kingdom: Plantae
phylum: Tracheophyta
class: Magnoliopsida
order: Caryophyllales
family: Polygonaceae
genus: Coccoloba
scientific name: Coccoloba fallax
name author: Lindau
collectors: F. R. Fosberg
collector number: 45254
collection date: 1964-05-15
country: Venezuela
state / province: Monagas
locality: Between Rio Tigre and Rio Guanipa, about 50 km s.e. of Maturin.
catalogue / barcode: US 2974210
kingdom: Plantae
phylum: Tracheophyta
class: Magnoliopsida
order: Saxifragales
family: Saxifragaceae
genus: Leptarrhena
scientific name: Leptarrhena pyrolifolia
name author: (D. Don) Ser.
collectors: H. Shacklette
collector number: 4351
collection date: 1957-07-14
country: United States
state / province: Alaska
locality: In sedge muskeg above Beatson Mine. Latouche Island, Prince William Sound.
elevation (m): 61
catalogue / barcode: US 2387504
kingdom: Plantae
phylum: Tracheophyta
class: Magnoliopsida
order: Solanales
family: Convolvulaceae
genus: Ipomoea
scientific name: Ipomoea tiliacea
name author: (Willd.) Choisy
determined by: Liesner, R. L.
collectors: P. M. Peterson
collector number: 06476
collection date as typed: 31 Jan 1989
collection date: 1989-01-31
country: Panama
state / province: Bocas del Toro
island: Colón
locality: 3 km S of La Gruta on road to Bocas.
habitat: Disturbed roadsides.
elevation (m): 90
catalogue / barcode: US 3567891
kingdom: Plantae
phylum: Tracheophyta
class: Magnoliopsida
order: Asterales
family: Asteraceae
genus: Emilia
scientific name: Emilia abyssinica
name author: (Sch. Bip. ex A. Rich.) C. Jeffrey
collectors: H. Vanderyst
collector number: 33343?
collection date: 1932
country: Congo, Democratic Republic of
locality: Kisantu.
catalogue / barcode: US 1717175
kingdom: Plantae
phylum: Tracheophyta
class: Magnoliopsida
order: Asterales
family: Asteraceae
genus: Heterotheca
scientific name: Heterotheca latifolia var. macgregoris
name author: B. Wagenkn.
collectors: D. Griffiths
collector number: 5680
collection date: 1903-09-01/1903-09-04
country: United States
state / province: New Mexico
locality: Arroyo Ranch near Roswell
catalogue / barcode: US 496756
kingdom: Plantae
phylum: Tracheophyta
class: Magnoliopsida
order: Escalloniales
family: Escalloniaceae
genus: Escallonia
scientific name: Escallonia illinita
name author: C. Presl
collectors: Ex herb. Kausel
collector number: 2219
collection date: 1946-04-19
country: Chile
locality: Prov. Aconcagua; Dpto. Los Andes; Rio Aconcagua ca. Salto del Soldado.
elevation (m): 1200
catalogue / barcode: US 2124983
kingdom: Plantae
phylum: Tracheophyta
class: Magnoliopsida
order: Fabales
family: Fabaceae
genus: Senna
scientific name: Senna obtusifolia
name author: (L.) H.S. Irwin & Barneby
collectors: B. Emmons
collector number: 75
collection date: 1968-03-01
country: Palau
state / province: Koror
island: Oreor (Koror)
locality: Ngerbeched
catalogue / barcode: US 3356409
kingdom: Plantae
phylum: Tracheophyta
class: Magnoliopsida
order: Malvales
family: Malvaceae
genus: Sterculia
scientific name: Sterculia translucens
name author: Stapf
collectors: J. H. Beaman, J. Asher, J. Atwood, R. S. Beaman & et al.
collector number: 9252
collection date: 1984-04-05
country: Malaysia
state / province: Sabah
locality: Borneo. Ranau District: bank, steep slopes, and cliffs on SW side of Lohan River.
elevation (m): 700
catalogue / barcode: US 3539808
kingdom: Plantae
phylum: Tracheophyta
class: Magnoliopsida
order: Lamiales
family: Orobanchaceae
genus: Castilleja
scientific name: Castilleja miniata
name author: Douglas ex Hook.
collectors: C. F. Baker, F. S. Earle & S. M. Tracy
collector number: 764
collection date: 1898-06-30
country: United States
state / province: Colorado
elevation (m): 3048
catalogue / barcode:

.....

Problem to solve
Gather every line in the records above that contains the string "order", treating uppercase and lowercase letters as different.

Solution to this problem
order: Caryophyllales
order: Saxifragales
order: Solanales
order: Asterales
order: Asterales
order: Escalloniales
order: Fabales
order: Malvales
order: Lamiales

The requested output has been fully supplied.